### Bloco de texto
>>>

O descontentamento já era vasto, atingia a invisibilidade dos cegos. Portugal

estava isolado internacionalmente, as condições de trabalho eram indignas, a

ausência de liberdade proliferava (visível nas alterações dos resultados das eleições

supostamente livres, na repressão da policia política, em restantes medidas de

controlo social) e o descontentamento militar fazia-se ressentir (a revolta foi

organizada por oficias militares). A pele seca pedia hidratação. Portugal pedia

hidratação. Portugal pedia mudança. Liberdade. Democracia. A própria questão da

Guerra Colonial já era debatida negativamente por parte de oficiais de renome do

exército português. Julgava-se não fazer sentido. E não fazia. Não fez.

<<<

### Registos fornecidos

>>>

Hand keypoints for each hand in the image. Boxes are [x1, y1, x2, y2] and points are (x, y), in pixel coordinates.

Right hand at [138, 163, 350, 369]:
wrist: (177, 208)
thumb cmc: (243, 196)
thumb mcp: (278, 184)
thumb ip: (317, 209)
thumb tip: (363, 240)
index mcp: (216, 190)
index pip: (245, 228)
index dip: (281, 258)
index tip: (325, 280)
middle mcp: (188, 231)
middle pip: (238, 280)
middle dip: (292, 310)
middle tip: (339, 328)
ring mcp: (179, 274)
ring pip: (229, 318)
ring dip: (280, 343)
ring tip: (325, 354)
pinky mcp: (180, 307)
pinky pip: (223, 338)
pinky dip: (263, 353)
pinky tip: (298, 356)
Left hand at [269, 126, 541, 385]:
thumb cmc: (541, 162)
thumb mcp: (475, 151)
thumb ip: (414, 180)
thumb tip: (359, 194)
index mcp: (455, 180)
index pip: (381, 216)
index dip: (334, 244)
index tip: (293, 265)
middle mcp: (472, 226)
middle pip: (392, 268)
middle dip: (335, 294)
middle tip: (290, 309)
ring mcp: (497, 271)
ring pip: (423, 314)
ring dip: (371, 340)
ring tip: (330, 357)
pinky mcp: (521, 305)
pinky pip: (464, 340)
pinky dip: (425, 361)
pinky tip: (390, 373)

<<<

### Tarefa A
Reescreva em forma de lista o parágrafo do texto sobre o descontentamento em Portugal que começa por "O descontentamento já era vasto", mantendo os factos principais.
### Tarefa B
Reproduza fielmente o trecho do texto sobre o descontentamento em Portugal que começa em "supostamente livres, na" e segue até "fazia. Não fez.".
Os registos não têm qualquer relação com o texto.

### Resultado da tarefa A
- O descontentamento em Portugal já era muito amplo.
- O país estava isolado internacionalmente e as condições de trabalho eram indignas.
- A falta de liberdade era evidente: resultados alterados em eleições supostamente livres, repressão da polícia política e outras medidas de controlo social.
- Existia descontentamento militar, e a revolta foi organizada por oficiais militares.
- Portugal pedia mudança, liberdade e democracia.
- Oficiais de renome do exército português já debatiam negativamente a Guerra Colonial e julgavam que não fazia sentido. O texto afirma que, de facto, não fazia sentido.

### Resultado da tarefa B
supostamente livres, na repressão da policia política, em restantes medidas de

controlo social) e o descontentamento militar fazia-se ressentir (a revolta foi

organizada por oficias militares). A pele seca pedia hidratação. Portugal pedia

hidratação. Portugal pedia mudança. Liberdade. Democracia. A própria questão da

Guerra Colonial já era debatida negativamente por parte de oficiais de renome do

exército português. Julgava-se não fazer sentido. E não fazia. Não fez.